646 - Autophagy Protein Beclin Impacts Mesenchymal Stromal Cell (MSC) function in a Murine Model of Sepsis by Altering Resolution of Inflammation

Saturday, April 29, 2023

3:30 PM – 6:00 PM ET

Poster Number: 646
Publication Number: 646.24

Sailaja Ghanta, Harvard Medical School, Needham, MA, United States; Narae Hwang, Harvard Medical School, Boston, MA, United States; Cassidy Mays, Brigham and Women's Hospital, Boston, MA, United States; Mark A.. Perrella, Harvard Medical School, Boston, MA, United States

Presenting Author(s)

Sailaja Ghanta, MD

Neonatologist/Assistant Professor of Pediatrics
Harvard Medical School
Needham, Massachusetts, United States

Background:

Sepsis remains a significant cause of morbidity and mortality in neonates. The infecting organisms result in pro-inflammatory responses that can lead to organ dysfunction and death. There is a need for therapeutics that focus on resolution of inflammation to improve survival and neurodevelopmental outcomes in neonates. The immunomodulatory properties of mesenchymal stromal cells (MSCs) make them an ideal candidate for a therapeutic in sepsis. MSC immunomodulation in oxidative environments can be mediated by autophagy, a process that regulates immune responses by facilitating turnover of damaged proteins. We have shown that autophagy deficient MSCs are more susceptible to injury and mitochondrial dysfunction in vitro. However, gaps exist in our understanding of the role of autophagy in MSC immunomodulation in sepsis.

Objective:

We hypothesize that autophagy deficient MSCs will be less effective in murine sepsis.
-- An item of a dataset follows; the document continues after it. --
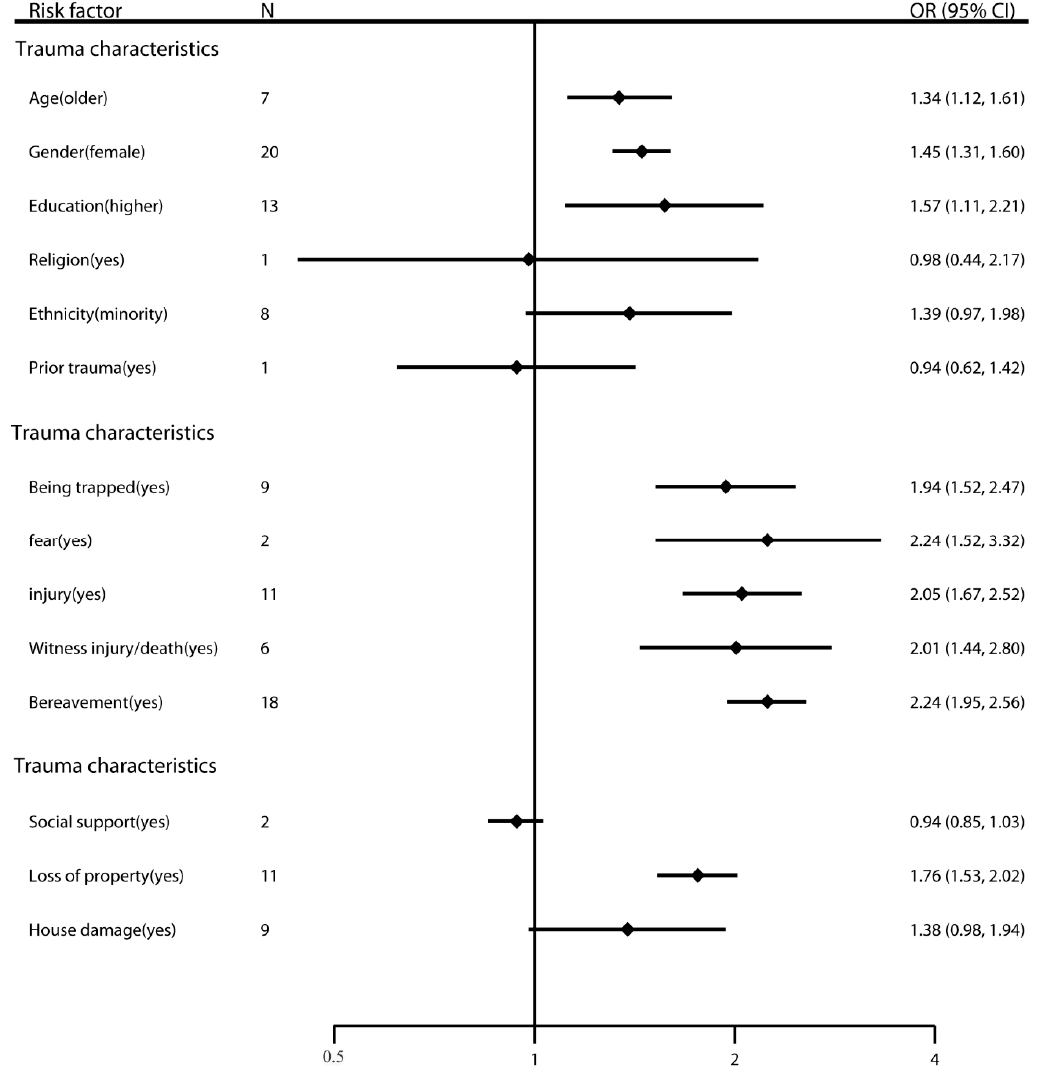
Figure 3. Risk factors for PTSD after earthquake in children.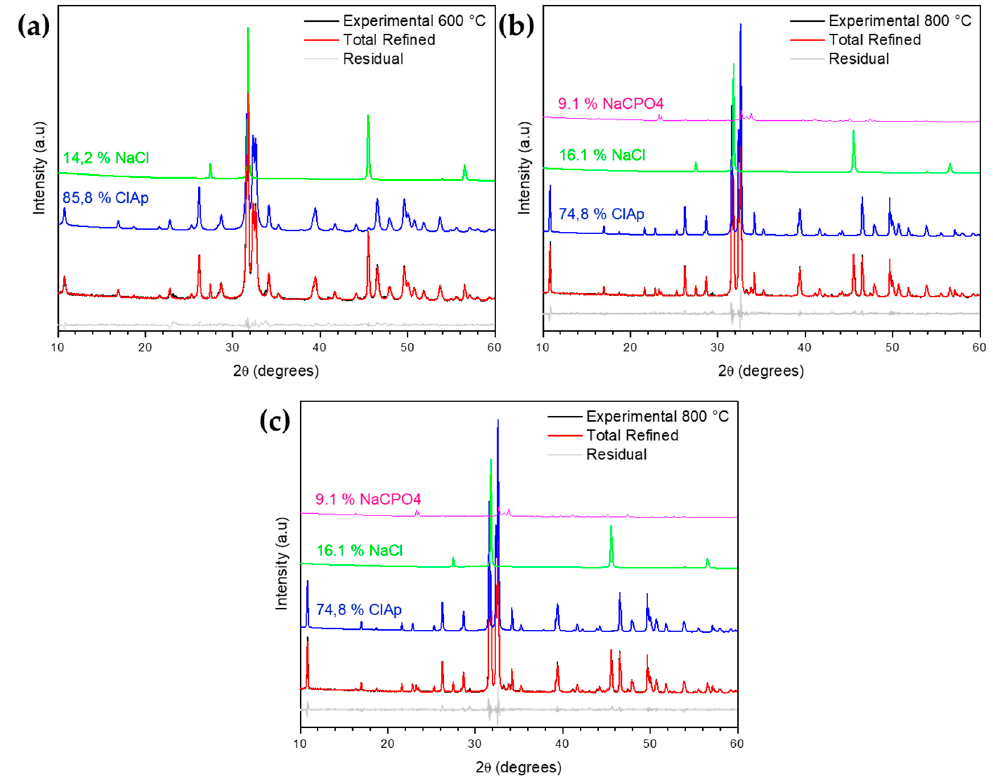
Figure 4. Experimental XRD pattern of the chlorapatite by the Rietveld method: ( a ) ClAp600; ( b ) ClAp800; and ( c ) ClAp1000. Table 1. Volume fraction of phases and crystallite size of ClAp powder derived from fish scales at different calcination temperatures.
Design/Methods: Mice underwent cecal ligation and puncture (CLP) and received 2 doses of 500,000 cells (WT MSCs, autophagy deficient Beclin^+/- MSCs, or control fibroblasts). Plasma for Luminex, organs for histology and peritoneal fluid for in vivo phagocytosis and efferocytosis assays was collected at 24 hours. In vitro efferocytosis assays used flow cytometry to study uptake of apoptotic neutrophils by macrophages co-cultured with MSCs. Mass spectroscopy was used to analyze specialized pro-resolving lipid mediator (SPM) production.

Results:

WT, but not Beclin^+/-, MSCs increased survival in mice after CLP as compared with control cells (76 ± 10.3% and 33.3 ± 6.5% respectively) (P< 0.05). Only WT MSCs attenuated liver and kidney injury as well as lung, spleen, and peritoneal fluid inflammation and systemic IL-6 after CLP-induced sepsis. WT MSCs enhanced neutrophil phagocytosis and macrophage efferocytosis in an in vitro environment of oxidative stress and this enhancement was not seen with Beclin^+/- MSCs. Beclin^+/- MSCs produced less SPMs (Resolvin D1 and D4) than WT MSCs and when Beclin^+/- MSCs were conditioned with Resolvin D1 and D4, survival was increased in CLP to the level of WT MSCs (Figure 1).

Conclusion(s):

WT, and not Beclin^+/- MSCs, improved survival, bacterial clearance, organ injury and inflammation in murine sepsis as well as promoted resolution of inflammation in environments of oxidative stress. Autophagy deficient MSCs produced less SPMs. Understanding the role of autophagy in MSC resolution of inflammation will provide valuable knowledge to shape the clinical use of MSCs as enhancing autophagy or SPM production may optimize MSC therapy for sepsis.